◆ Trecho fornecido ◆
┄┄┄┄┄┄┄┄┄┄┄┄┄┄┄┄┄┄┄┄

“Sinto minha voz mais suave, tranquila”, relata a auxiliar administrativa Davina Morais, 33, já completamente adaptada à nova voz, agora mais aguda. Ela é a primeira mulher trans a realizar uma cirurgia de feminização da voz em um hospital público do Ceará. A iniciativa foi realizada no Hospital Estadual Leonardo Da Vinci (Helv), unidade da Secretaria da Saúde do Ceará (Sesa), em Fortaleza. O procedimento passa a fazer parte do catálogo de cirurgias do hospital.
Conhecida como “glotoplastia de Wendler”, a cirurgia permite que mulheres trans tenham uma voz mais feminina, condizente com a identidade de gênero com que se identificam. A coordenadora médica do Serviço de Otorrinolaringologia do Helv, Débora Lima, explica que o processo cirúrgico é feito sem a necessidade de cortes externos. “Com o auxílio de instrumentos especiais, como o microscópio, o comprimento da prega vocal é reduzido. São dados dois pontos para haver maior tensão e diminuição do comprimento e da massa dessa corda vocal”, afirma a médica.

┄┄┄┄┄┄┄┄┄┄┄┄┄┄┄┄┄┄┄┄

◆ Material extraído ◆
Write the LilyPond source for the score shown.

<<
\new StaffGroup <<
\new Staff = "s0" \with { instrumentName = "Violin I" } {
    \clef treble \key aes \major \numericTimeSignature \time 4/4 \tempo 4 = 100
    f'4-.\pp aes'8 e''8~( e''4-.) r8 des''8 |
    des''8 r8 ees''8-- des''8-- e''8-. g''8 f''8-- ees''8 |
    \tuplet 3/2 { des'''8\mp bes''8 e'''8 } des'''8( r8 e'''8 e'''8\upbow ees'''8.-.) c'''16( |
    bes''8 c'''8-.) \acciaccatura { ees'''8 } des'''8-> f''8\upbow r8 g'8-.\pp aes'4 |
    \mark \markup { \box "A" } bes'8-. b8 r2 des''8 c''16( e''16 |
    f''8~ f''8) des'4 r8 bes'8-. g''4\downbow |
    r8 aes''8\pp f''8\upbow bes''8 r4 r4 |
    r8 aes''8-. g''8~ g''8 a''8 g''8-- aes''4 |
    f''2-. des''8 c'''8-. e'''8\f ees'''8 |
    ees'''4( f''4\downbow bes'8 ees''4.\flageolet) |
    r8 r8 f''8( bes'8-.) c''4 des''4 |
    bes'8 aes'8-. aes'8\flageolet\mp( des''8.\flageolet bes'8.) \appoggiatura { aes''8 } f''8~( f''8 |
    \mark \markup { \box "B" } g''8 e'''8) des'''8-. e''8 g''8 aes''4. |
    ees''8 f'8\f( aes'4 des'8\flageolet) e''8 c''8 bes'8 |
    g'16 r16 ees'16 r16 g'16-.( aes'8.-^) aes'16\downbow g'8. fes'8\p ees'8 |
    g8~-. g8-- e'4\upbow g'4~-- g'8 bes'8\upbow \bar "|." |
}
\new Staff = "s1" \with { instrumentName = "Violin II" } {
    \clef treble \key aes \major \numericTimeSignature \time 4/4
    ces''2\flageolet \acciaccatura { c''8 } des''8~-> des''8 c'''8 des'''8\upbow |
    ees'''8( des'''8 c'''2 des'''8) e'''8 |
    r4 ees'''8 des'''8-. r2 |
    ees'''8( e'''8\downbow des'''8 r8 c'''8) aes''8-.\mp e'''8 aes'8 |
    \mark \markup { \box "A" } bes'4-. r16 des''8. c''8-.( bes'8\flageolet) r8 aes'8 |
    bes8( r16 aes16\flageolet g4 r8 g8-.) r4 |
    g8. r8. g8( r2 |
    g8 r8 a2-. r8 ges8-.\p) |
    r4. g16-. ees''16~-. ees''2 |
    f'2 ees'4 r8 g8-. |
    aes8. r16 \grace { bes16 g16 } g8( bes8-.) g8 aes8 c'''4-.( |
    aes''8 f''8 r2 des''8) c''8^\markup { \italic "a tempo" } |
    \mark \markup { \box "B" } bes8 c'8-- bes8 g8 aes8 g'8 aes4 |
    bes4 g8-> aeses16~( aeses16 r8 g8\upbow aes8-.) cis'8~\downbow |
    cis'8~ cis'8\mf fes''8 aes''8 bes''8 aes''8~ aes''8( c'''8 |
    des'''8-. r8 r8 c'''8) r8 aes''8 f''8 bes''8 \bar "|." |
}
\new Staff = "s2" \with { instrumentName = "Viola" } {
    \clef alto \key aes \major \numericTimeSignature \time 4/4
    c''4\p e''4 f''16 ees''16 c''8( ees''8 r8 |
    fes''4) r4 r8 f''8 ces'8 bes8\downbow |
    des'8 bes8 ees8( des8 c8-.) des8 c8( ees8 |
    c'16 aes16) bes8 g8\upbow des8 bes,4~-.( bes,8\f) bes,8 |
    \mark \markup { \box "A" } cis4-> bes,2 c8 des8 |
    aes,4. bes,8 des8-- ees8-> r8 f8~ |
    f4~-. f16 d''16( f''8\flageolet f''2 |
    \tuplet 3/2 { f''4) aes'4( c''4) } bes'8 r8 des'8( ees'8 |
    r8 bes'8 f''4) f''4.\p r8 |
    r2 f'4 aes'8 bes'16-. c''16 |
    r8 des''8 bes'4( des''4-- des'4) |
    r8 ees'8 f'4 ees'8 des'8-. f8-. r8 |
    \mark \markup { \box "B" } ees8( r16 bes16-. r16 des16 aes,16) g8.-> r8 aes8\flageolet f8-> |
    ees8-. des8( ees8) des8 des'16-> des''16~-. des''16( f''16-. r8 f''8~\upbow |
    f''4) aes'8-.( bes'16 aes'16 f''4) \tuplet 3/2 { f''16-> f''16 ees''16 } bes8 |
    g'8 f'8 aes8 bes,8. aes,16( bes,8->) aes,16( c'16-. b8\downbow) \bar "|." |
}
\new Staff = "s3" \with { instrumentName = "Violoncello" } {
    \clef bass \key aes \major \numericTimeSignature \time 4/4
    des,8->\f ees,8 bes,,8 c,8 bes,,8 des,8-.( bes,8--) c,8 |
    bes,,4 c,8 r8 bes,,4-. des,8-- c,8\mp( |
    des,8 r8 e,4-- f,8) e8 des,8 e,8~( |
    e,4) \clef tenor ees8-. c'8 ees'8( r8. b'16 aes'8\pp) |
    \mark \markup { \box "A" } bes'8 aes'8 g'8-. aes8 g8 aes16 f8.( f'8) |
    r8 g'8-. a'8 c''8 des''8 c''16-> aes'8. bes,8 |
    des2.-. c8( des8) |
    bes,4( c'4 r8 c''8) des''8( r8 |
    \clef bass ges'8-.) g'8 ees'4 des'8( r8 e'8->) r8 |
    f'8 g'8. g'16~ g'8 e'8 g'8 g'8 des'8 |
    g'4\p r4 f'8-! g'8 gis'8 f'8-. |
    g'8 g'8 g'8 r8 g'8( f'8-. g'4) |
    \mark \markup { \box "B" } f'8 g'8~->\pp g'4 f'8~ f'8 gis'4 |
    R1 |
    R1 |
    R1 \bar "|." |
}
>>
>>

┄┄┄┄┄┄┄┄┄┄┄┄┄┄┄┄┄┄┄┄

◆ Problema ◆
Responda com base no texto sobre a cirurgia de feminização da voz:
1. Em qual hospital Davina Morais fez a cirurgia?
2. Por qual nome a cirurgia é conhecida?
3. Segundo Débora Lima, quantos pontos são dados na prega vocal durante o procedimento?

◆ Resolução da tarefa ◆
1. Ela fez a cirurgia no Hospital Estadual Leonardo Da Vinci (Helv), em Fortaleza.
2. A cirurgia é conhecida como "glotoplastia de Wendler".
3. São dados dois pontos na prega vocal.